● **Work task**
Copy each line below word for word and drop every image.

● **Information supplied**
□ □ □ □

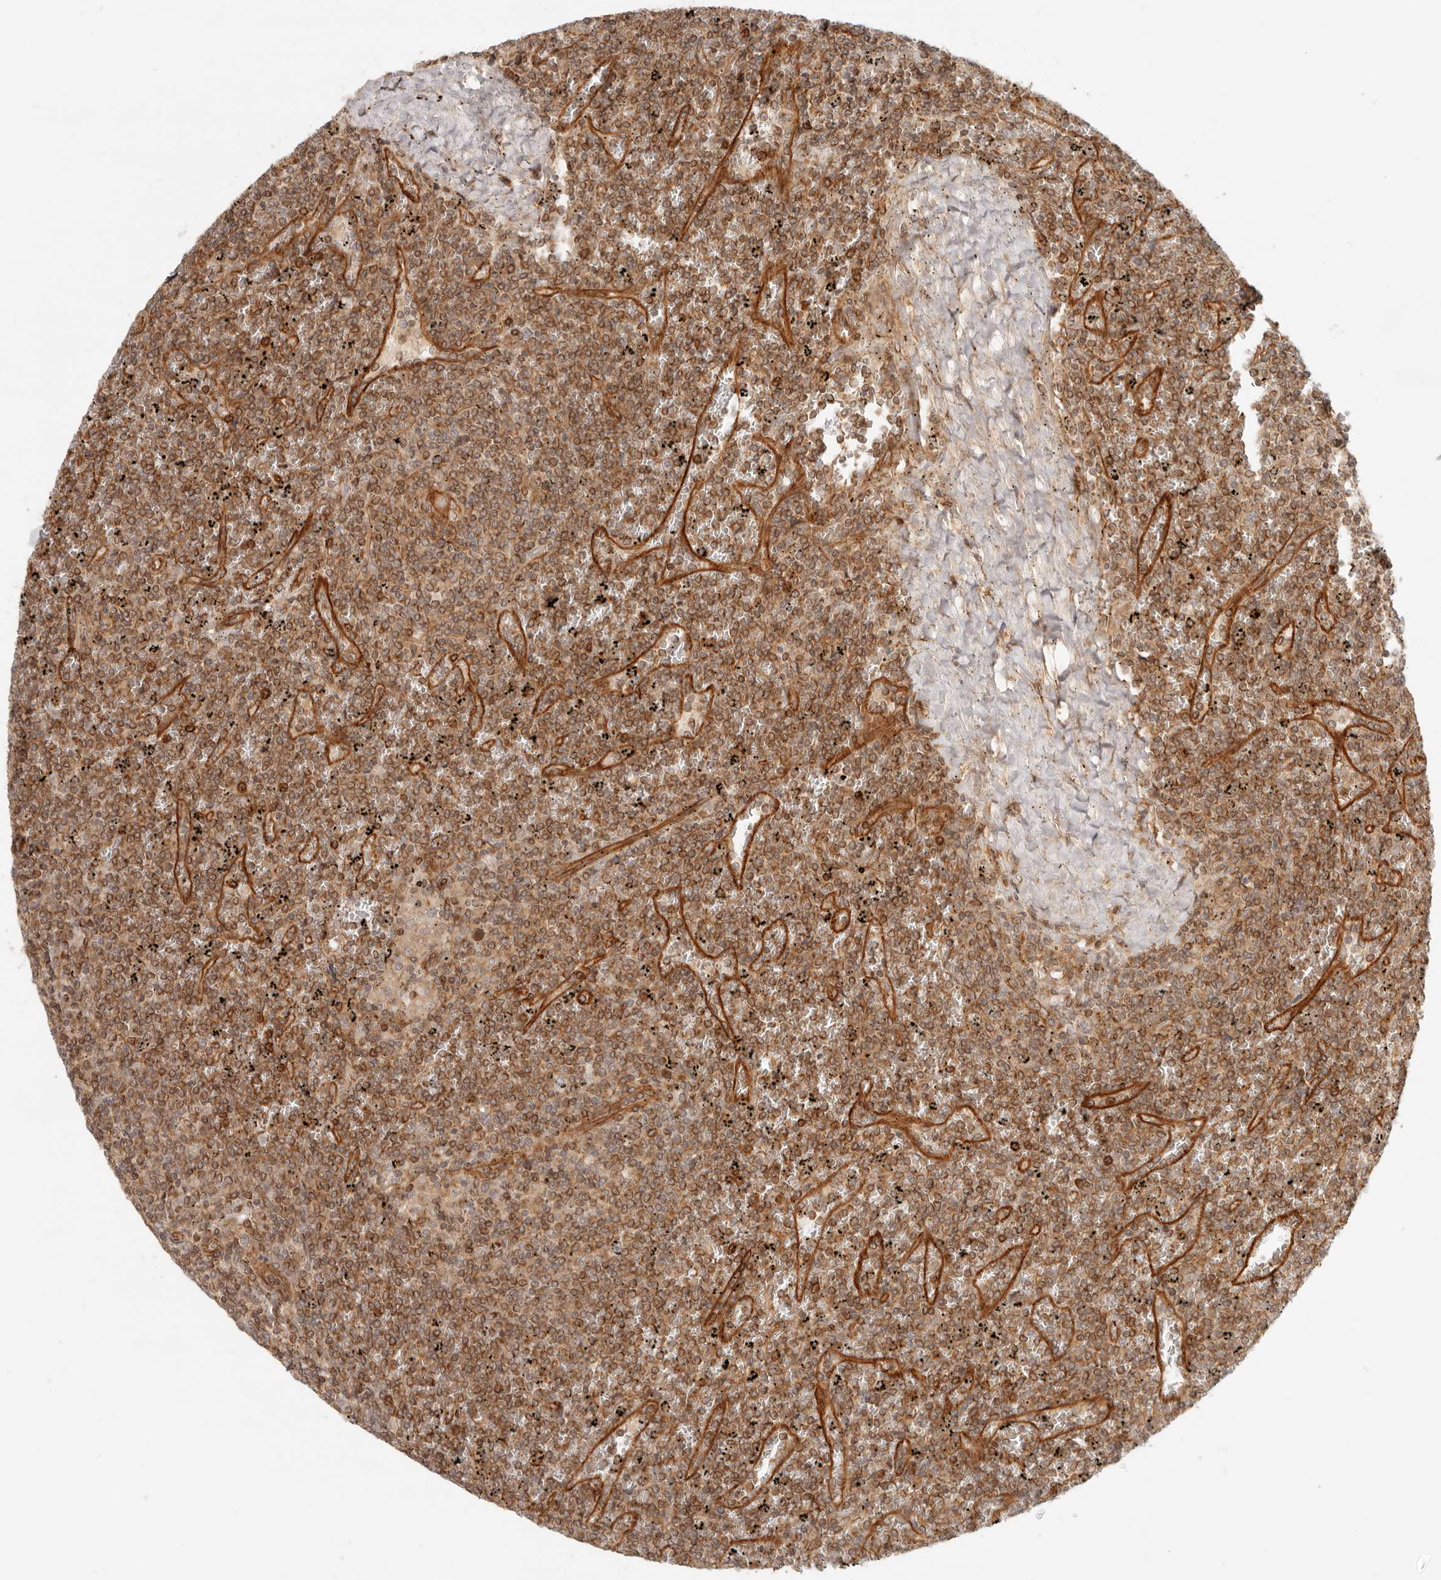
{"staining": {"intensity": "moderate", "quantity": ">75%", "location": "cytoplasmic/membranous"}, "tissue": "lymphoma", "cell_type": "Tumor cells", "image_type": "cancer", "snomed": [{"axis": "morphology", "description": "Malignant lymphoma, non-Hodgkin's type, Low grade"}, {"axis": "topography", "description": "Spleen"}], "caption": "Low-grade malignant lymphoma, non-Hodgkin's type stained for a protein demonstrates moderate cytoplasmic/membranous positivity in tumor cells.", "gene": "UFSP1", "patient": {"sex": "female", "age": 19}}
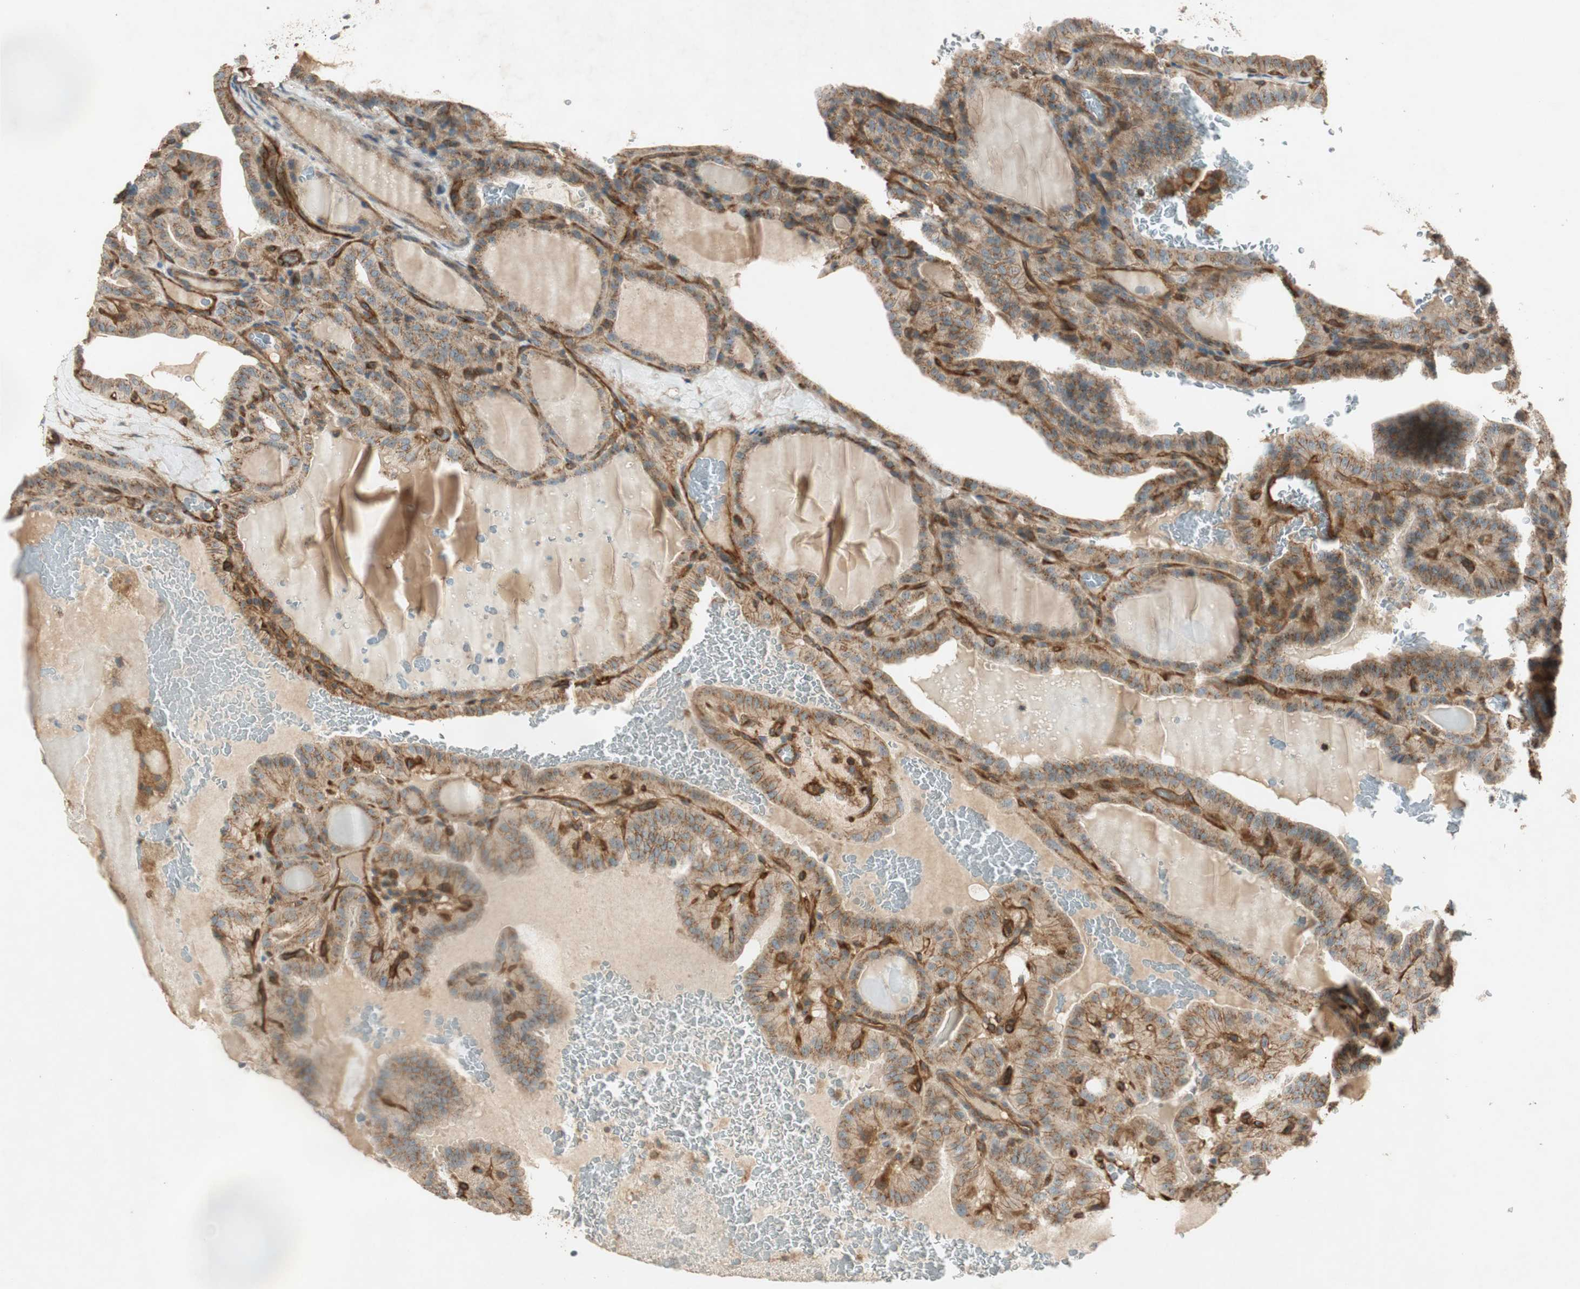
{"staining": {"intensity": "moderate", "quantity": ">75%", "location": "cytoplasmic/membranous"}, "tissue": "thyroid cancer", "cell_type": "Tumor cells", "image_type": "cancer", "snomed": [{"axis": "morphology", "description": "Papillary adenocarcinoma, NOS"}, {"axis": "topography", "description": "Thyroid gland"}], "caption": "Thyroid cancer tissue displays moderate cytoplasmic/membranous staining in approximately >75% of tumor cells, visualized by immunohistochemistry. (DAB (3,3'-diaminobenzidine) IHC, brown staining for protein, blue staining for nuclei).", "gene": "BTN3A3", "patient": {"sex": "male", "age": 77}}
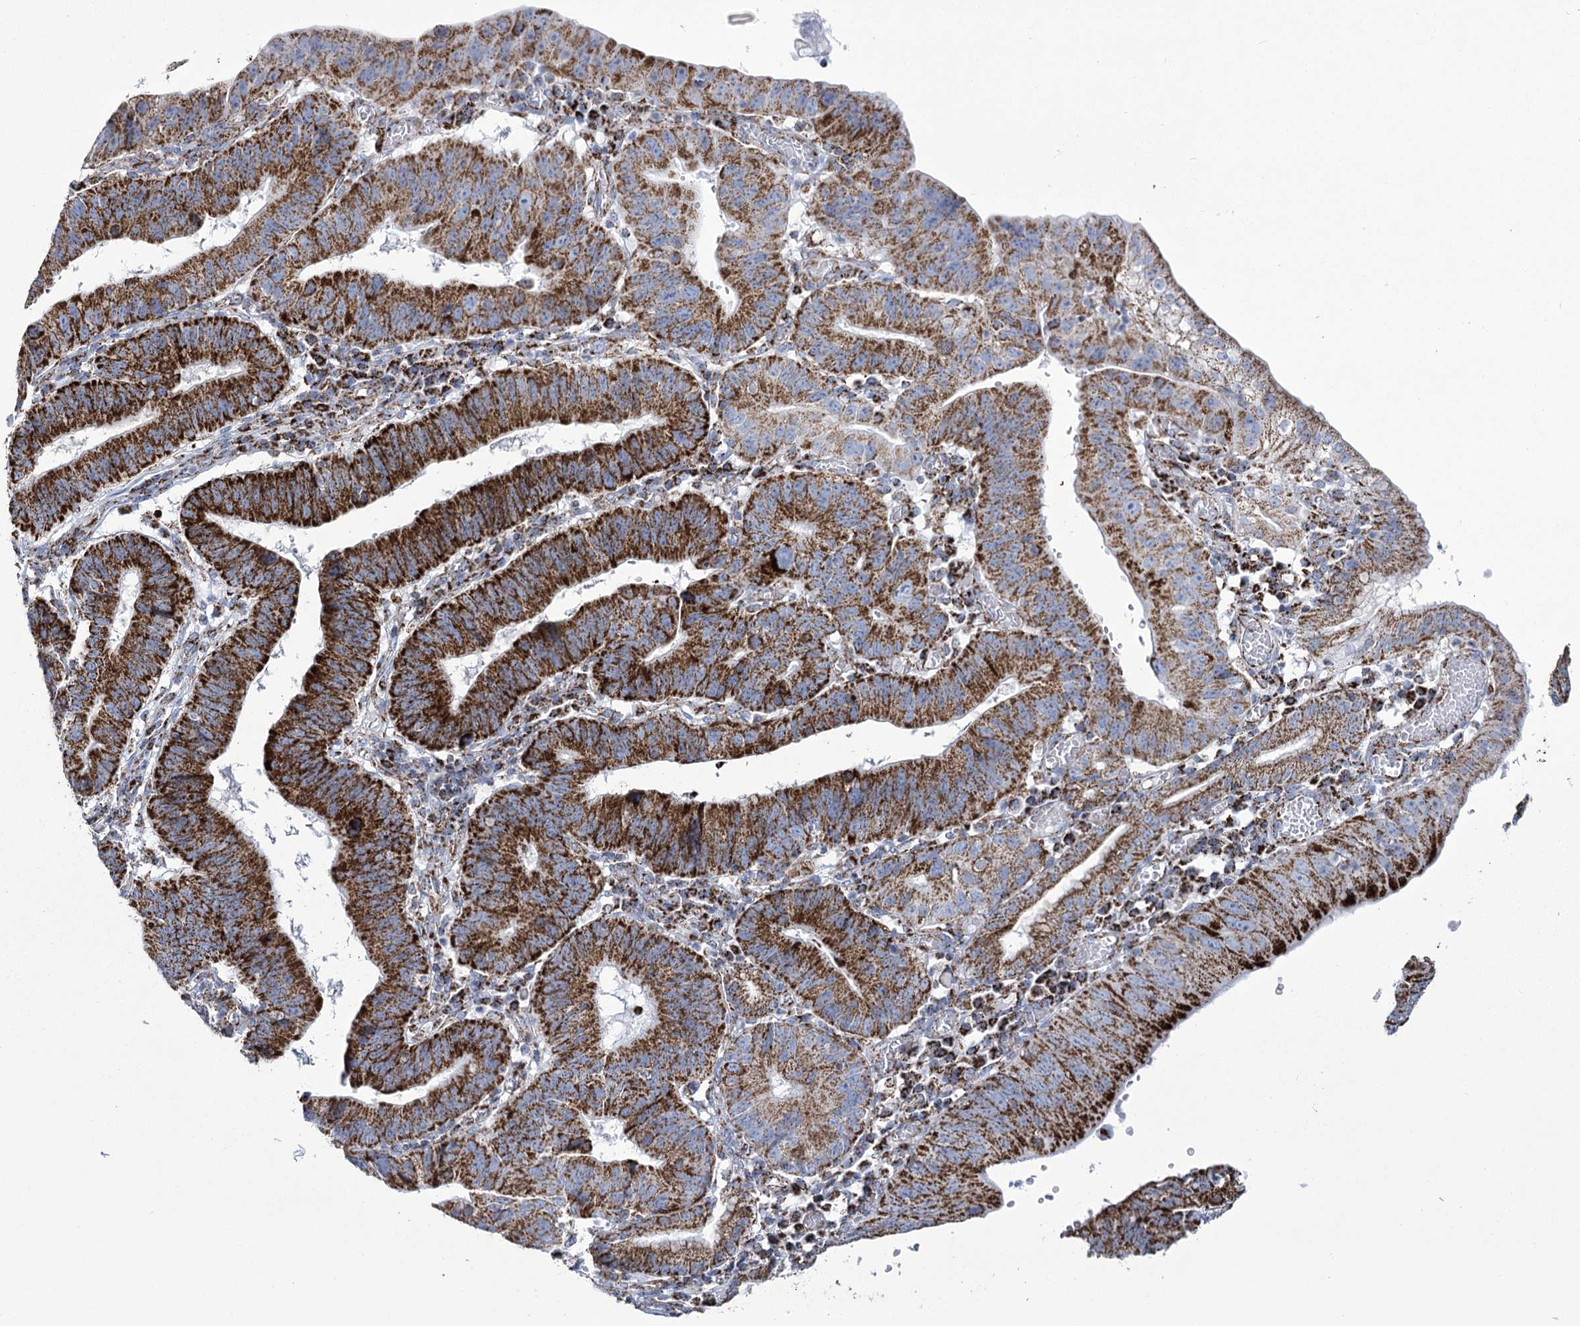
{"staining": {"intensity": "strong", "quantity": ">75%", "location": "cytoplasmic/membranous"}, "tissue": "stomach cancer", "cell_type": "Tumor cells", "image_type": "cancer", "snomed": [{"axis": "morphology", "description": "Adenocarcinoma, NOS"}, {"axis": "topography", "description": "Stomach"}], "caption": "Immunohistochemical staining of human stomach cancer (adenocarcinoma) shows high levels of strong cytoplasmic/membranous protein expression in approximately >75% of tumor cells.", "gene": "PDHB", "patient": {"sex": "male", "age": 59}}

□ □ □ □

● **Exercise answer**
{"staining": {"intensity": "moderate", "quantity": ">75%", "location": "cytoplasmic/membranous"}, "tissue": "lymphoma", "cell_type": "Tumor cells", "image_type": "cancer", "snomed": [{"axis": "morphology", "description": "Malignant lymphoma, non-Hodgkin's type, Low grade"}, {"axis": "topography", "description": "Spleen"}], "caption": "Low-grade malignant lymphoma, non-Hodgkin's type stained for a protein demonstrates moderate cytoplasmic/membranous positivity in tumor cells.", "gene": "UFSP1", "patient": {"sex": "female", "age": 19}}
{"staining": {"intensity": "moderate", "quantity": ">75%", "location": "cytoplasmic/membranous"}, "tissue": "thyroid cancer", "cell_type": "Tumor cells", "image_type": "cancer", "snomed": [{"axis": "morphology", "description": "Papillary adenocarcinoma, NOS"}, {"axis": "topography", "description": "Thyroid gland"}], "caption": "Thyroid cancer tissue displays moderate cytoplasmic/membranous staining in approximately >75% of tumor cells, visualized by immunohistochemistry. (DAB (3,3'-diaminobenzidine) IHC, brown staining for protein, blue staining for nuclei).", "gene": "BTN3A3", "patient": {"sex": "male", "age": 77}}
{"staining": {"intensity": "strong", "quantity": ">75%", "location": "cytoplasmic/membranous"}, "tissue": "stomach cancer", "cell_type": "Tumor cells", "image_type": "cancer", "snomed": [{"axis": "morphology", "description": "Adenocarcinoma, NOS"}, {"axis": "topography", "description": "Stomach"}], "caption": "Immunohistochemical staining of human stomach cancer (adenocarcinoma) shows high levels of strong cytoplasmic/membranous protein expression in approximately >75% of tumor cells.", "gene": "PDHB", "patient": {"sex": "male", "age": 59}}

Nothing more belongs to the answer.